War and ConflictGrenada |
What happened in Grenada? |
On October 24, 1983, about 3,000 U.S. Marines and U.S. Army rangers landed on the Caribbean island. The number included about 300 military personnel from neighboring Antigua, Barbados, Dominica, Jamaica, St. Kitts-Nevis, St. Lucia, and St. Vincent. The arrival followed the October 12 through 19 coup in which Prime Minister Maurice Bishop (1943–1983) was overthrown and killed by a hard-line Marxist military council headed by General Hudson Austin.
While the United Nations and friends of the United States condemned President Ronald Reagan (1911–2004) for the action, American troops detained General Austin and restored order on the island. Governor-general Sir Paul Scoon (1935–) formed an interim government to prepare for elections. Most of the U.S. military presence was withdrawn by December 1983, with nominal forces remaining on the island through most of 1985.

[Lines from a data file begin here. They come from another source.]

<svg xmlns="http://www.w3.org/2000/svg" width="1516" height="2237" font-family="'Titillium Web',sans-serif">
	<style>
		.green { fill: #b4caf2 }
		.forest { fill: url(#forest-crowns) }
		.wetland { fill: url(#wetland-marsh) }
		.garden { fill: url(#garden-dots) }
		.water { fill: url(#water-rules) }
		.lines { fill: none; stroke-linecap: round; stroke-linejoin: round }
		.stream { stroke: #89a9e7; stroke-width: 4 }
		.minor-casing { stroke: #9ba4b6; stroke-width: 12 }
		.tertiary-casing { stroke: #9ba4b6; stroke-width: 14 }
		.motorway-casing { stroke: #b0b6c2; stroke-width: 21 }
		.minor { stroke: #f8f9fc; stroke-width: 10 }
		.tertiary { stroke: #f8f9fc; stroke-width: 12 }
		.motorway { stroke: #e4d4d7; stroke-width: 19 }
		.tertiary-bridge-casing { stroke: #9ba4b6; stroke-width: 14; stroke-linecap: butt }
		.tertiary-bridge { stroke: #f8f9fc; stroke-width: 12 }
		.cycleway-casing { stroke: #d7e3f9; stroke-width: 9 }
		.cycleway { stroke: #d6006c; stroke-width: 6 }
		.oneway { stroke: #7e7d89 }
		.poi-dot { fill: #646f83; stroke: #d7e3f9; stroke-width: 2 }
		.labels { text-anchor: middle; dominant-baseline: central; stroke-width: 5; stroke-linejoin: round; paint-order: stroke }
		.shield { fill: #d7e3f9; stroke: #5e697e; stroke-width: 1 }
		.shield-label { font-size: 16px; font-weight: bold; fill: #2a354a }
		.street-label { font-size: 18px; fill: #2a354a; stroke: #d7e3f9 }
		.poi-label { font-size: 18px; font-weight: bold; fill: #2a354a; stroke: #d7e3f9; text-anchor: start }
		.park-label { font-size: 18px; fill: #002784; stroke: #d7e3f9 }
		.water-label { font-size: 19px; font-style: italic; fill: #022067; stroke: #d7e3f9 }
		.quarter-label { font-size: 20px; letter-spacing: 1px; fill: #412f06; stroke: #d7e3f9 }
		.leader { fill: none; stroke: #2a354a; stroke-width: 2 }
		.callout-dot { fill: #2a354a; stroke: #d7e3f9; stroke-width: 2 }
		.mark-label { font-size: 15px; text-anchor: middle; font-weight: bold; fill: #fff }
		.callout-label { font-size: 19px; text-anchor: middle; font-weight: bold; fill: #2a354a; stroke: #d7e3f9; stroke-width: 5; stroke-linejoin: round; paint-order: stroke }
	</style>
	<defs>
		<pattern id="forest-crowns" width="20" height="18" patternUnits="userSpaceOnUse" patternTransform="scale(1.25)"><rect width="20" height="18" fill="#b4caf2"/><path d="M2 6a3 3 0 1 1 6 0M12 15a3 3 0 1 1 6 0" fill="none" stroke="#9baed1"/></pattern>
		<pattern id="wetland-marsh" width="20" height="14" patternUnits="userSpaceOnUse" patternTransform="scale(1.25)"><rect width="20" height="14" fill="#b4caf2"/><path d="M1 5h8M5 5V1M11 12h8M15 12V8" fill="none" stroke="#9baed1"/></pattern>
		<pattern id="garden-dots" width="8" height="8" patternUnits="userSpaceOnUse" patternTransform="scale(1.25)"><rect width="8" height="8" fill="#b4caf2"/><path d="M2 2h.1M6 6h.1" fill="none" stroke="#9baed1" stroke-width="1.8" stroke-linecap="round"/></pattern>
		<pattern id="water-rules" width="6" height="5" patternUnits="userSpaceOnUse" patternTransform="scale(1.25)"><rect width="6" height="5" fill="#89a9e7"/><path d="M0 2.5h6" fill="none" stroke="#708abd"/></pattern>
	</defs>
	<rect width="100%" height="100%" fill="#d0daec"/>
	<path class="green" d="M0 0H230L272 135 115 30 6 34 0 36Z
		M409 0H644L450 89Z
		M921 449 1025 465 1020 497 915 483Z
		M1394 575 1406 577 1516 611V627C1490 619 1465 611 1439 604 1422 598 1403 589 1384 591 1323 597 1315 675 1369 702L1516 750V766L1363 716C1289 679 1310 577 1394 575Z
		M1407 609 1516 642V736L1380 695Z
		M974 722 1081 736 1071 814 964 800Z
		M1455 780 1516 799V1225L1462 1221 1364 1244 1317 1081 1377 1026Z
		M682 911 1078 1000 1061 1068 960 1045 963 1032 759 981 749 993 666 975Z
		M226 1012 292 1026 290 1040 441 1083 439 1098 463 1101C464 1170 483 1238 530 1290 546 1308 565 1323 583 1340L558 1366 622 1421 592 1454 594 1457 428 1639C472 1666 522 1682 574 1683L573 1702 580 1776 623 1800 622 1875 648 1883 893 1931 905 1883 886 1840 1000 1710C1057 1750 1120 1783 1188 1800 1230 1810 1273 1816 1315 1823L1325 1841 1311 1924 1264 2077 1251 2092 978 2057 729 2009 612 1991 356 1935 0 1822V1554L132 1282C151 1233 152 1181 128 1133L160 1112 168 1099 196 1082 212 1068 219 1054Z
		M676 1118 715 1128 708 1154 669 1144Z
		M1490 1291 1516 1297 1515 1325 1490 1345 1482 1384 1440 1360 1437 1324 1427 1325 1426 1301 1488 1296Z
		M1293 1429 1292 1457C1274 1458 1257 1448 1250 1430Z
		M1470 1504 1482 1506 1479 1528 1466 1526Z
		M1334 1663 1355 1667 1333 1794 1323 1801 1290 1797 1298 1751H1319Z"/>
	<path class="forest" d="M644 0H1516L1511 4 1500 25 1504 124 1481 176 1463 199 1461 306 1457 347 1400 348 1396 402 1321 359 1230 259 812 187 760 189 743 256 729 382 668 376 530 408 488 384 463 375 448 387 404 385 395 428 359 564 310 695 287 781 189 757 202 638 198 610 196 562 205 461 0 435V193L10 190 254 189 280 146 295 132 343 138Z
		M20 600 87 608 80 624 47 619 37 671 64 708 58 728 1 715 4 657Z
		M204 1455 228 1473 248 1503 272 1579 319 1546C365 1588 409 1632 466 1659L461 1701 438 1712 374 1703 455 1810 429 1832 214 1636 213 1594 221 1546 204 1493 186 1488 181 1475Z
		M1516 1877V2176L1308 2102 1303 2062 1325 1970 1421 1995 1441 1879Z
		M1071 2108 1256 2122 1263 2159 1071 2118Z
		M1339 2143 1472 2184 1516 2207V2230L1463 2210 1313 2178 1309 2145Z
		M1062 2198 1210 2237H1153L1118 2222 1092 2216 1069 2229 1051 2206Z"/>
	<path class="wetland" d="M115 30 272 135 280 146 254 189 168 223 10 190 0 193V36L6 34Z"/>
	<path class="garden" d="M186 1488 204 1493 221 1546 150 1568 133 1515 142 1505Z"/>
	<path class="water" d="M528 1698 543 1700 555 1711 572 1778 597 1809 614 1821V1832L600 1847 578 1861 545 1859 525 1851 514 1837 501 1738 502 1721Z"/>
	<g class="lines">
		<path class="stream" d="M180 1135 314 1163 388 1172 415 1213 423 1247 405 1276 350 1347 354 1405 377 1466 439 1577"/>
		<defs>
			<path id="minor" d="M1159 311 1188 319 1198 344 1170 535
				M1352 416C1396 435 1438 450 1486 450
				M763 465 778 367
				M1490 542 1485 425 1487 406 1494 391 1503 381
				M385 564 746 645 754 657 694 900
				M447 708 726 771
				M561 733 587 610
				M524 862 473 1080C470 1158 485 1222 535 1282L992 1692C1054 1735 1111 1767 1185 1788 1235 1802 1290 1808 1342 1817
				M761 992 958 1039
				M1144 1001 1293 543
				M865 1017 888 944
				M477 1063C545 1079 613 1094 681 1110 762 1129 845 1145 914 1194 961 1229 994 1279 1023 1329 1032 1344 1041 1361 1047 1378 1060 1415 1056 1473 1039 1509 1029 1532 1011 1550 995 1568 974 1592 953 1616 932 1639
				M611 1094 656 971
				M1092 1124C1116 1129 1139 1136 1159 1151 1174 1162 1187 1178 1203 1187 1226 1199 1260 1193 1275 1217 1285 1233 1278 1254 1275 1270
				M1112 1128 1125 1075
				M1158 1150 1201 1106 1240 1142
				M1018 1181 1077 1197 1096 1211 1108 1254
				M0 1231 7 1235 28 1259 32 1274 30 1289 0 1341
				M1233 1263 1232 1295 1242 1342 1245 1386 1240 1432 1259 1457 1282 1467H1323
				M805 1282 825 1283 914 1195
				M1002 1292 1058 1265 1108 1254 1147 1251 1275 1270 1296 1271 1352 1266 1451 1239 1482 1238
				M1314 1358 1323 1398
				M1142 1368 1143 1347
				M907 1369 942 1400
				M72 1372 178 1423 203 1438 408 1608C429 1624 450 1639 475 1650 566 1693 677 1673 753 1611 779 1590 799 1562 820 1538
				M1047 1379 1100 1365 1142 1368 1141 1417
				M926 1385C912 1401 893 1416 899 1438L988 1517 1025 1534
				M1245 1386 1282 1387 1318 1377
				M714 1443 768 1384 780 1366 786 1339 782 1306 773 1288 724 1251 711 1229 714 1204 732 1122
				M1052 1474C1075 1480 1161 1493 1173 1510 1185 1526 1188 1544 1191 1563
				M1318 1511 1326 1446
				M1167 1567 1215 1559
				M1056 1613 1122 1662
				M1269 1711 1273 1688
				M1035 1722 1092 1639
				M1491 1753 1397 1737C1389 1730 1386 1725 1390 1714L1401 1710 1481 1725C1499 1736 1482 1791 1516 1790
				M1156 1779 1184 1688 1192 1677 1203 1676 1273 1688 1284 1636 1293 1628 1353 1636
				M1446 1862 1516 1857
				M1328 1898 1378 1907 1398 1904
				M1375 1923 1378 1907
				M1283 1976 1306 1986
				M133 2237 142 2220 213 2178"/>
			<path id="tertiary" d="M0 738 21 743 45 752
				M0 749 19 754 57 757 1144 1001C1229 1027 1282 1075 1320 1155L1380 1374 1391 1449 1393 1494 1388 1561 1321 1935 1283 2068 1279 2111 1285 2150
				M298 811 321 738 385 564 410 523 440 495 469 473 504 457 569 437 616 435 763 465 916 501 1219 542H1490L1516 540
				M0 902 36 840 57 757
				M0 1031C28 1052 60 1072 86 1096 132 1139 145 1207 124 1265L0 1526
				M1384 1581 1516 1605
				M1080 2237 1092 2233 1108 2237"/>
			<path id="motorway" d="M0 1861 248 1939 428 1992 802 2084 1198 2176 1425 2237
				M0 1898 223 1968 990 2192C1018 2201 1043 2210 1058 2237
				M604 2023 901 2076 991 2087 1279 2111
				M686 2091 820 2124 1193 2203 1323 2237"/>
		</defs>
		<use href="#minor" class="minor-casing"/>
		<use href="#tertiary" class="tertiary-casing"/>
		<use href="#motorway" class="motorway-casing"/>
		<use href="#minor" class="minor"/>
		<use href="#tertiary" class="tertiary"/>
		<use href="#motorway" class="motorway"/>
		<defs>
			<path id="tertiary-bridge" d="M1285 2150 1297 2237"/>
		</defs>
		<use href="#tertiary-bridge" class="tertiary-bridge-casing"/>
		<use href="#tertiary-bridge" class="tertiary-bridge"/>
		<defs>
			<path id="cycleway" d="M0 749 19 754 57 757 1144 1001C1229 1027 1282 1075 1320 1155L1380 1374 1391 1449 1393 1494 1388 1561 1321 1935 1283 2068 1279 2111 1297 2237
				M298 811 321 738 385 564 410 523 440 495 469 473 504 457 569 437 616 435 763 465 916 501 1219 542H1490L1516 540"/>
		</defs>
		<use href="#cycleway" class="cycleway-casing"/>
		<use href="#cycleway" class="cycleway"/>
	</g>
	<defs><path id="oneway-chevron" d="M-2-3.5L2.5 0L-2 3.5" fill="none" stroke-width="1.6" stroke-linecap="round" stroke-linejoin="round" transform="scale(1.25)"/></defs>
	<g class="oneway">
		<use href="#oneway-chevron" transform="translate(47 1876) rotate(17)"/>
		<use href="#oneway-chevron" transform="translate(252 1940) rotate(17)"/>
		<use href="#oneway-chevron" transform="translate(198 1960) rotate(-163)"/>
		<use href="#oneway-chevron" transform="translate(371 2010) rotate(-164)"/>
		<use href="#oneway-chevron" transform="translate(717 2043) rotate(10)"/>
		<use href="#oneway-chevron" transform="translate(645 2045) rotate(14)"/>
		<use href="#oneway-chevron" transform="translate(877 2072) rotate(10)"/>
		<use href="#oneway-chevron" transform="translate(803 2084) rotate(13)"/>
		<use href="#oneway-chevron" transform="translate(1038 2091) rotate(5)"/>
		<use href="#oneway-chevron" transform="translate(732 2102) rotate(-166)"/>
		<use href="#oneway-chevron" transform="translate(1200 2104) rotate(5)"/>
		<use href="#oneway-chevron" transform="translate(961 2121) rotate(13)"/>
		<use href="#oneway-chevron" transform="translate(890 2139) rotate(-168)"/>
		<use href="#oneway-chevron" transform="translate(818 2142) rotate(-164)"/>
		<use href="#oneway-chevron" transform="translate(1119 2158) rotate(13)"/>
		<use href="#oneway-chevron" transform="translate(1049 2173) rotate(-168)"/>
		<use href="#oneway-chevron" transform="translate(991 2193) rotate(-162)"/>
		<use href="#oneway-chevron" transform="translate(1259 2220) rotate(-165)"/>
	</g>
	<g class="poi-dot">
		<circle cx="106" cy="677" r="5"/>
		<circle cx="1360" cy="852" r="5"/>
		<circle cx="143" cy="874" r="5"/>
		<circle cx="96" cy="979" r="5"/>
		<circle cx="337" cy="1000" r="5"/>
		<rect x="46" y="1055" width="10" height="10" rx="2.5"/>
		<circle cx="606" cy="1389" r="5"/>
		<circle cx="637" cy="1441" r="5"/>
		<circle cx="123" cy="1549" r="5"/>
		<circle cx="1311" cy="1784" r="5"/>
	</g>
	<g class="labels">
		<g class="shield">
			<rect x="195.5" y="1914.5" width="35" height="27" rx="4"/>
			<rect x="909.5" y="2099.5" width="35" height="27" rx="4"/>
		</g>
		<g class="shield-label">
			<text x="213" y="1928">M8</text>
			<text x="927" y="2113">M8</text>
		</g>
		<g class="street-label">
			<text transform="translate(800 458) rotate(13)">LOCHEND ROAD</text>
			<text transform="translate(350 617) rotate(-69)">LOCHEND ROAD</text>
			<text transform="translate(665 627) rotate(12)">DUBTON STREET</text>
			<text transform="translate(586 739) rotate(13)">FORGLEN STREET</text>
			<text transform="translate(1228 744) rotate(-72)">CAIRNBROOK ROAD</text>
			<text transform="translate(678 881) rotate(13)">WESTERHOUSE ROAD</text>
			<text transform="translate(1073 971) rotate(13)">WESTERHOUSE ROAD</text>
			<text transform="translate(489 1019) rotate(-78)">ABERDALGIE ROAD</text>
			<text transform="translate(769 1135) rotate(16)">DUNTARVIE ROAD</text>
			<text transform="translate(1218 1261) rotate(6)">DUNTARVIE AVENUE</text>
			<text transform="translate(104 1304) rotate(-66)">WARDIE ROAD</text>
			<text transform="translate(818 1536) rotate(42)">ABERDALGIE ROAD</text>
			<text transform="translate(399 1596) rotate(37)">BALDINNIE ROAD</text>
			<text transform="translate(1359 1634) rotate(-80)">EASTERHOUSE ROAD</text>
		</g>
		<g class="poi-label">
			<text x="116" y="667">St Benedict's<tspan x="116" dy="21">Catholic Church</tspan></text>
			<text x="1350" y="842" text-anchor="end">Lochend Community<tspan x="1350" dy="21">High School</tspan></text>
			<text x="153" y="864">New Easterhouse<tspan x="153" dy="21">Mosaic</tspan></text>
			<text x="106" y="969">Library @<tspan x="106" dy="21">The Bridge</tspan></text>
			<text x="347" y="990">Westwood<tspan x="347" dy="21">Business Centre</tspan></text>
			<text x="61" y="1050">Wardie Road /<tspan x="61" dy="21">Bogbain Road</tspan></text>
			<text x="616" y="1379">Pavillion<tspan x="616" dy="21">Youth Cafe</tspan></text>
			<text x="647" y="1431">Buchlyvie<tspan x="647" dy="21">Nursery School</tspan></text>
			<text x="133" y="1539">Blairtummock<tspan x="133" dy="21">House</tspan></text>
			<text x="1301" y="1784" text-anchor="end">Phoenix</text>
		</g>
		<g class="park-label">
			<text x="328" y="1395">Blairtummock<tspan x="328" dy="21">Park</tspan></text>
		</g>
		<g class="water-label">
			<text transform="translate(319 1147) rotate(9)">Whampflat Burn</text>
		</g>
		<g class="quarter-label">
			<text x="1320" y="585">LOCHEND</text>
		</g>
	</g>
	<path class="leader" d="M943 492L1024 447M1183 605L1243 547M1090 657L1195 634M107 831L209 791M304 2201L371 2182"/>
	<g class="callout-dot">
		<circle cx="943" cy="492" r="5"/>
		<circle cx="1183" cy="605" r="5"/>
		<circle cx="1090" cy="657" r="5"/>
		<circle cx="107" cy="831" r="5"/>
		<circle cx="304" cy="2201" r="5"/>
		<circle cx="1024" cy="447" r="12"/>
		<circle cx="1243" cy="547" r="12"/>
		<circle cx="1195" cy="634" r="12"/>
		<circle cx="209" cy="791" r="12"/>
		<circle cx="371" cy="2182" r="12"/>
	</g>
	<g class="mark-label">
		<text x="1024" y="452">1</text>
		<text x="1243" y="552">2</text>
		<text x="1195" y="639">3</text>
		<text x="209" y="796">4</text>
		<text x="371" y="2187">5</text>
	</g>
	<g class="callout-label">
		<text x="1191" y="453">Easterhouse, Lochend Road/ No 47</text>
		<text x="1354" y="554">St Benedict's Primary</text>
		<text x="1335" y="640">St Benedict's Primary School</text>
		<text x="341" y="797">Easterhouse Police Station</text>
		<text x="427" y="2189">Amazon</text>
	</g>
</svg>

President Reagan justified the tactic by citing that the coup had put in danger American students on the island, but prevailing political conditions on tiny Grenada were more likely to have inspired the show of force: Increasingly stronger ties between Grenada and Cuba had made many American officials nervous; they feared the island would be used as a way-station for shipping Soviet and Cuban arms to Central America.